If there's one thing you should take away from this article, it's this: know what you don't know. I'm no longer overtly bearish on Apple, because there seems to be something I've been missing in this story. (Please note: I have never been short Apple. I was bearish on the stock but did not take a position.)
Like Josh, I'm willing to admit when I believe I may have been wrong. In this case, however, we seem to have reversed positions (to an extent - I'm not "bullish", I'm just not bearish anymore). Apple certainly has strengths - I'm amazed, for example, that a laptop shipping out from China a night or two ago is apparently slated to arrive on my doorstep tomorrow afternoon. That takes a lot of supply chain tuning. Plus, Apple's recent A7 chip is a very competitive offering. Apple clearly has plenty of smart people in their organization; I can't claim to predict what they can or can't come up with.
A brief postscript explaining my decision to hold a position in Microsoft but not Apple, despite the former's continuous and egregious attempts to make investors shake their heads. While I'm not confident enough in Apple's business model to invest in it, the one thing I am confident in is that enterprise will continue to remain a strength for Microsoft; Apple will also likely not sacrifice margins to compete in the low end of the market, leaving plenty of room for other players.
Ultimately, while knowing something isn't enough to invest in it, you should only invest in it if you do know it, if that makes sense. If you get Apple and think it's a rock star investment, then I won't disagree with you. If, like me, you don't get it, then that's fine too - plenty of other fish in the investing sea. And if, no matter who you are, you read a point of view you disagree with - whether on Apple or another stock you have a position in - then you should read it with a clear head and determine if there's any validity to the argument. After all, it's your money on the line; why let emotion or pride set you up for a fall?
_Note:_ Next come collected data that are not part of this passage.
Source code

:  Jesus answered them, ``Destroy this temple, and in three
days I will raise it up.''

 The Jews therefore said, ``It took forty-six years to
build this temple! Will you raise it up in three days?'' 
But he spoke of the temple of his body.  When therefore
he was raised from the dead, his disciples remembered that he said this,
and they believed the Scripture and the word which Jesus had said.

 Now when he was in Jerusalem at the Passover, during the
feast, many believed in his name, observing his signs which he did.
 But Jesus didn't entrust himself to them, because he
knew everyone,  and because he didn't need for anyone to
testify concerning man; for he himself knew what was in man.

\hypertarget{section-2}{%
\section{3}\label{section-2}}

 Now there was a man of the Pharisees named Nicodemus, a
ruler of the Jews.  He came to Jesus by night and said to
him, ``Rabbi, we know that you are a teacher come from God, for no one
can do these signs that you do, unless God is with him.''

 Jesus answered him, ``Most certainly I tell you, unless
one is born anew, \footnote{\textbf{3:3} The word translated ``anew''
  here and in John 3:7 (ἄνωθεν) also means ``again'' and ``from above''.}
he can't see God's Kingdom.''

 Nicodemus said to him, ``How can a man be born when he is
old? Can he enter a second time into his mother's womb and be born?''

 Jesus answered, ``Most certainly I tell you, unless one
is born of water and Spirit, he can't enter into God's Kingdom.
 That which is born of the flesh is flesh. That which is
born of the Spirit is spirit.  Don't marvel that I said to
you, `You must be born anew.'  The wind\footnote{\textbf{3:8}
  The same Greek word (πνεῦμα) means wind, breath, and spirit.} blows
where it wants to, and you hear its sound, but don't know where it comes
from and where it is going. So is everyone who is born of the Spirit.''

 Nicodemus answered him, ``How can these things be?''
Disclosure: I am long MSFT. I wrote this article myself, and it expresses my own opinions. I am not receiving compensation for it (other than from Seeking Alpha). I have no business relationship with any company whose stock is mentioned in this article.
Disclaimer: This is solely my opinion, not an investment recommendation or solicitation, and may not represent the views of my employer(s), associates, or other related parties. No guarantees made to accuracy or completeness. I am long the companies mentioned in the disclosure and may change my position at any time without notification. Please see the full disclaimer in my profile, and do your own due diligence before making any investment.